It is normal for many children, at various stages of development, to be concerned about sameness and symmetry and having things perfect, to insist on certain bedtime routines, or to develop superstitions and rituals like avoiding cracks in the sidewalk. But when such beliefs or behaviors become all-consuming and start interfering with school, home life, or recreational activities, the problem may be obsessive-compulsive disorder (OCD).
“Symptoms may appear as early as age three,” notes Dr. Michael Miller, editor in chief of the Harvard Mental Health Letter. “Over the past decade, several randomized controlled trials and literature reviews have concluded that both cognitive behavioral therapy and medication can help youths better manage OCD—but that the combination of both is best. The ideal approach is to try this psychotherapy before turning to medication.”
A version of cognitive behavioral therapy known as exposure and response prevention is typically used in treating OCD in patients of any age.
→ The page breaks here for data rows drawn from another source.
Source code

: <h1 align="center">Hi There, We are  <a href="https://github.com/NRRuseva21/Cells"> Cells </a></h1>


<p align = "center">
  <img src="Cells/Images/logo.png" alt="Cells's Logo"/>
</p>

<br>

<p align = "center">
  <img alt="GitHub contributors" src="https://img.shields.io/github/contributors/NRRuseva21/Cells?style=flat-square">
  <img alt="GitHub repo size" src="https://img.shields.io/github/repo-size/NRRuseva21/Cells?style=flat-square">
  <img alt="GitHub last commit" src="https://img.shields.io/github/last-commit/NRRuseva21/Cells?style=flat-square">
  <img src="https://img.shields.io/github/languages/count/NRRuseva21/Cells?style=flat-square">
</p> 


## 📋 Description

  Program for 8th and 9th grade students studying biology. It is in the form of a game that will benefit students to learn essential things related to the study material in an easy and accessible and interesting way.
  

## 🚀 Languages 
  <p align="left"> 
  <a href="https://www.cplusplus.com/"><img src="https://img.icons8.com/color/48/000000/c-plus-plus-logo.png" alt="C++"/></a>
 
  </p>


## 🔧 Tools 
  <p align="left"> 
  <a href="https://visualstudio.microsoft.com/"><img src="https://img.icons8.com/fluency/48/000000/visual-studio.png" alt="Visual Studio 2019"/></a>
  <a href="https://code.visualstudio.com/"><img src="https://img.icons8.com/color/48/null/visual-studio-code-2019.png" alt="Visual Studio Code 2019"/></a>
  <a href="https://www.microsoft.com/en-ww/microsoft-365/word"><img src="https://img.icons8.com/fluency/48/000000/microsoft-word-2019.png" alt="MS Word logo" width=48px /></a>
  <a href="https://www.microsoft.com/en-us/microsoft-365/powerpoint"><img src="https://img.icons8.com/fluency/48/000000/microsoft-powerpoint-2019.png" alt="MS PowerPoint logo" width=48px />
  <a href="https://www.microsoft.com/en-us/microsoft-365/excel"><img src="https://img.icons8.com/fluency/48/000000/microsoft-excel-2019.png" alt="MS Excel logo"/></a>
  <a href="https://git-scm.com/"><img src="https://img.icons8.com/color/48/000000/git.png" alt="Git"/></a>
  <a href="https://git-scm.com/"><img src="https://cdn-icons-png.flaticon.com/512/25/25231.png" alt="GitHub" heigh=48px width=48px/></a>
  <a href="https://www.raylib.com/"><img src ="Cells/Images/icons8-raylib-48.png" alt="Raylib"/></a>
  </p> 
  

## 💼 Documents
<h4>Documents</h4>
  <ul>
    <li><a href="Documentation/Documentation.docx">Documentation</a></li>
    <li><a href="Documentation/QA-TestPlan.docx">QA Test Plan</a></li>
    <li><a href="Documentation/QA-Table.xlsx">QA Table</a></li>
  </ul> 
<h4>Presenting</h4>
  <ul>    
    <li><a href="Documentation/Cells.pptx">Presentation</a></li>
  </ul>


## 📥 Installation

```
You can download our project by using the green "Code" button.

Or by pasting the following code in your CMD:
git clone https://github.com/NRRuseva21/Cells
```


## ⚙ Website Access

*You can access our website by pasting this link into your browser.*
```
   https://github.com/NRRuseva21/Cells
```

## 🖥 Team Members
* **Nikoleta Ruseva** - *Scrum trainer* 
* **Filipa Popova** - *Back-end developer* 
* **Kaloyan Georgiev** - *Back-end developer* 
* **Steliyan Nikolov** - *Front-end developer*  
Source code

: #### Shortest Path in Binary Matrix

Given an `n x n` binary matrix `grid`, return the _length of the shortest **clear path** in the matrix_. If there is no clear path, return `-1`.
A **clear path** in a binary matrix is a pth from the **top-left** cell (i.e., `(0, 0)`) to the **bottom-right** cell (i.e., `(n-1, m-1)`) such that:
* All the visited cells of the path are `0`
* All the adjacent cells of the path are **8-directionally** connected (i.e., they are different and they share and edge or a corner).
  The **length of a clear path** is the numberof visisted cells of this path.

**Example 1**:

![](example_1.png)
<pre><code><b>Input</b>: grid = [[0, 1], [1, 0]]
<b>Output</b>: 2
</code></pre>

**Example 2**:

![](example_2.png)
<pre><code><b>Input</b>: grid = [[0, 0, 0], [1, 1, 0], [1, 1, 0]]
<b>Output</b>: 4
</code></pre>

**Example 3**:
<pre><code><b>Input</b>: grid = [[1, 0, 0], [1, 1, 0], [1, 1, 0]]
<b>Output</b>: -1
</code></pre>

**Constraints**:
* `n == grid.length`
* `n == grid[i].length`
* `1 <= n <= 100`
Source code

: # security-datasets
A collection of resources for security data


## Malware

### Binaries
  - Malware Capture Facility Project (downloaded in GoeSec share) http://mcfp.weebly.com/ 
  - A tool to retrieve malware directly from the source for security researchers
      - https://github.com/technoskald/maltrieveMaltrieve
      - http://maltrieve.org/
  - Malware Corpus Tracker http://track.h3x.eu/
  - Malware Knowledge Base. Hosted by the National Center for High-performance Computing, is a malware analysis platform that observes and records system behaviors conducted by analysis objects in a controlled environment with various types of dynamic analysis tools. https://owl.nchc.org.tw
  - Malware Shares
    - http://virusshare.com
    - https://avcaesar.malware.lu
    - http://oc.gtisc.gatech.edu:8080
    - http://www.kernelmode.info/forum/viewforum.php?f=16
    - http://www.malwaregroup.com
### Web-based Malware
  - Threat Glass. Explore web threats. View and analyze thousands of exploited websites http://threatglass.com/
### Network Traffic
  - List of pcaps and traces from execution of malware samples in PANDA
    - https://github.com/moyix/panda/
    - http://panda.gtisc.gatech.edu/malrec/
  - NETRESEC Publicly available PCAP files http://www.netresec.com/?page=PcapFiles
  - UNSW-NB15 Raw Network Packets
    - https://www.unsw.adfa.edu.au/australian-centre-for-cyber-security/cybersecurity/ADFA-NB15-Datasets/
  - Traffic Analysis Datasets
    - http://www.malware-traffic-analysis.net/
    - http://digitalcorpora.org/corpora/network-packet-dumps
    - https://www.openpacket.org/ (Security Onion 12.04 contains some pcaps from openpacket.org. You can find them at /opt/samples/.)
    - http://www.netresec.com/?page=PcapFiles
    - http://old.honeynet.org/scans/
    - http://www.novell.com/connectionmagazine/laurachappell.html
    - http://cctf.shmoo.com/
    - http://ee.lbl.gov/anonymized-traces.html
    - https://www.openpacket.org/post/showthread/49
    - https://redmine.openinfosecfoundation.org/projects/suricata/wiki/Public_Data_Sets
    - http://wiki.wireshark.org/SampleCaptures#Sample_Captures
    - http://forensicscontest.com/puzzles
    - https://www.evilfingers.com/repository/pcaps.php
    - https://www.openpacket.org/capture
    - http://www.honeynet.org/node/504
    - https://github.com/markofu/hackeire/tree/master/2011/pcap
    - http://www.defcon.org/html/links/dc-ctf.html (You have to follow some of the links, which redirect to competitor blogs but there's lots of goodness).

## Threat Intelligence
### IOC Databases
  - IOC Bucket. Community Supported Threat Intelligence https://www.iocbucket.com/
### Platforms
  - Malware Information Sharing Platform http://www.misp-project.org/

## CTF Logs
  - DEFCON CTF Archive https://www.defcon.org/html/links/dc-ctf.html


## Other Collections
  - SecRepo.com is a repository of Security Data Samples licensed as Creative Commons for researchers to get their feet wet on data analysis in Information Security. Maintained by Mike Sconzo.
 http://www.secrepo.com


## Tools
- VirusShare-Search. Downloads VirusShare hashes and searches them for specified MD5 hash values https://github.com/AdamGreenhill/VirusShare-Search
During therapy, a clinician gradually exposes patients—either physically or mentally (through the imagination)—to the things, places, and circumstances that provoke obsessions. Eventually, if all goes well, the patient learns to tolerate the anxiety through habituation. In a sense, this detoxifies the stimuli and makes the compulsive behaviors unnecessary.
Selective serotonin reuptake inhibitors (SSRIs) such as fluoxetine (Prozac) and sertraline (Zoloft) are the drugs most often used and studied in youths with OCD. SSRIs require two months or more to have an effect on OCD symptoms—a longer time than they usually take to relieve depression. Young people may need to keep taking an SSRI for at least a year and sometimes indefinitely. When the drug is the only treatment, youths usually relapse in a few months if they stop taking it.